Daphne rubbed her cheek against his waistcoat. “I know how difficult it is to share pain,” she whispered. “Especially pain that’s been submerged in your soul for years. You’ll tell me when you’re ready. I can wait.”
Too moved to speak, Pierce lightly caressed Daphne’s nape, focusing his attention on the refastening of her top two buttons. “It is I who thank you,” he said simply, when he’d regained a measure of self-control. “For now, just understand that I need to take you away from Tragmore, out of that bastard’s house, away from his brutality.”
“You mentioned before that you’d summoned—” Daphne broke off, correcting herself with a conspiratorial grin, “lured Father to London?”
“Indeed I did. He’ll be there for two days.”
That made Daphne’s chin come up, and she stared at Pierce with those exquisite hazel eyes. “Two days! How on earth did you manage that? Father loathes racing from one excursion to the next, and we only returned from Gantry an hour ago.”
Chuckling, Pierce kissed the inquisitive pucker between her brows. “I told you, I’m resourceful. I merely asked an associate t
o summon the marquis on a matter of great financial urgency.”
“Would that matter be the insurance money on our stolen jewelry?”
“Excellent,” Pierce commended with a twinkle. “Your intuition constantly astounds me.”

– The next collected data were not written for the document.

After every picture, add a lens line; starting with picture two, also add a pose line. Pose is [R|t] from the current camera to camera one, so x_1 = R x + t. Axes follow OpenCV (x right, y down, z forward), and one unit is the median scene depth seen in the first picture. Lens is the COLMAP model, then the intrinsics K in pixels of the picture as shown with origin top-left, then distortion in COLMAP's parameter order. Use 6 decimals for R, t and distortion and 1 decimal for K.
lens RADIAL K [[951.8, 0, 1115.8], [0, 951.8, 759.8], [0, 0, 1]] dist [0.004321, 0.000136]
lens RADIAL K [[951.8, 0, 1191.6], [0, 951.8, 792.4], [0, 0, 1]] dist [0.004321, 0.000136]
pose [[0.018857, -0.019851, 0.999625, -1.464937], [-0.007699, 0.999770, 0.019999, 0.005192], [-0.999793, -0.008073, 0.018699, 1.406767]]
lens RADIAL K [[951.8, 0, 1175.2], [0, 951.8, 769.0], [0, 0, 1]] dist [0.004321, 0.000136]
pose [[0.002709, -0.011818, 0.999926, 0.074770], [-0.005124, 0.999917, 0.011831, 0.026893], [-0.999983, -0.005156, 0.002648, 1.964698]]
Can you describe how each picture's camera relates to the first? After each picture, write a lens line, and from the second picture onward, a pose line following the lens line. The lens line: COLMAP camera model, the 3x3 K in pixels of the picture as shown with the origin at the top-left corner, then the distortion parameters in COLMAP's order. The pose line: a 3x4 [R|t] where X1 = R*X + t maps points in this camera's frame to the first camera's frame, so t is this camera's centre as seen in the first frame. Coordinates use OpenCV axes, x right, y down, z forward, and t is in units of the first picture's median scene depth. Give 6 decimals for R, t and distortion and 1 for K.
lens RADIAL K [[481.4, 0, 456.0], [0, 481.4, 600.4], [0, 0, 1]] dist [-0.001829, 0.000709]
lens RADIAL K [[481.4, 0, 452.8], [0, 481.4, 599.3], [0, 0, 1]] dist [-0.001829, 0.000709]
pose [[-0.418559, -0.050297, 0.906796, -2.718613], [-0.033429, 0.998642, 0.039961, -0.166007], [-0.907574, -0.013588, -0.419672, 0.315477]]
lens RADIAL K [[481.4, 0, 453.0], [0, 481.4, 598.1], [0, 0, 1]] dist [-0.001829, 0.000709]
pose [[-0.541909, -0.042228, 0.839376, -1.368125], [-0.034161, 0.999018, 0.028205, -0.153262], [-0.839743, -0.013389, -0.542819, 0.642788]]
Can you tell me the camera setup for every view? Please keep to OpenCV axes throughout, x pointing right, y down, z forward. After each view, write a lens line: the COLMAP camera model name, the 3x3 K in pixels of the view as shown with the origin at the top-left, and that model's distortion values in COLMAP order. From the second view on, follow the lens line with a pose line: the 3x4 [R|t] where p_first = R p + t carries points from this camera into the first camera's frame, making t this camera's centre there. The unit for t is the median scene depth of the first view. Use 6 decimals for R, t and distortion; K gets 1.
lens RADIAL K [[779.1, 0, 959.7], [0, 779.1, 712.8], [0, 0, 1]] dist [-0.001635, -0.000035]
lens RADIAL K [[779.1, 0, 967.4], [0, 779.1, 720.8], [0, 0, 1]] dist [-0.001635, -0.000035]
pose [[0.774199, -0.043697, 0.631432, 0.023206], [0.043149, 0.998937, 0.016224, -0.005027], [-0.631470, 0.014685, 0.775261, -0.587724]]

“Coming from so cunning a strategist, I’ll consider that the most splendid of compliments,” Daphne teased, her cheeks flushed with pleasure.
Pierce wondered if she had any idea how beautiful the real Daphne was.
“Pierce?” Lost in a new thought, Daphne caught her lower lip between her teeth. “How much money will Father recover?”
“That depends upon the value of what was taken.”
“I see. Was my pearl necklace worth a great deal?” A practiced warning chord sounded in Pierce’s head, a self-developed signal he’d perfected over the years, triggered whenever the topic commanded he protect his secret life.
And, despite the fact that Daphne was anything but the enemy, Pierce mentally segregated his one-time glimpse of her pearls from the more extensive examinations made by the Tin Cup Bandit. “Your pearl necklace?”
“Yes, you remember, the one you admired at Newmarket. Was it valuable?”
Without realizing it, she’d provided him with the perfect course of evasion.
He seized it. “Did I? I don’t recall. I was too busy looking at you.”
Daphne quirked a brow. “You said it was my necklace you were admiring.”
“I lied.”
Her spontaneous burst of laughter obliterated Pierce’s tension, brought his mind back to the subject at hand—making Daphne his bride.
“Have I gifted my trust to a scoundrel then?” Daphne’s eyes danced with amusement.
“I fear you have, my lady.” Tenderly, Pierce stroked loose strands of hair from her forehead. “But bear in mind that this scoundrel has honorable intentions.”
“I shan’t forget.” She was suddenly utterly solemn.
“Take these two days,” Pierce murmured huskily, nudging her lips apart and circling them with his own. “Your father is away, so you’re safe. Stroll through the village, visit your vicar, do whatever makes you happy. But at night, alone in your bed, think of me, of us, of what happens when we’re together. Think of all I can give you, all we can give each other. Think of the real Daphne, the one who shows herself only to me. Think of what happens when she’s in my arms, when she lets the fire inside her rage free. Think of exploring every exhilarating nuance of passion life has to offer—and I don’t mean only those we’ll experience in bed. Although, God knows, I can’t wait much longer to have you under me. Ponder all that, my breathtaking snow flame. Then say you’ll be my wife.” Pierce kissed her deeply, hungrily, with all the possessiveness of a man who knew the woman he held belonged to him. “I’ll be back in two days for your answer. Then I shall deal with your father.”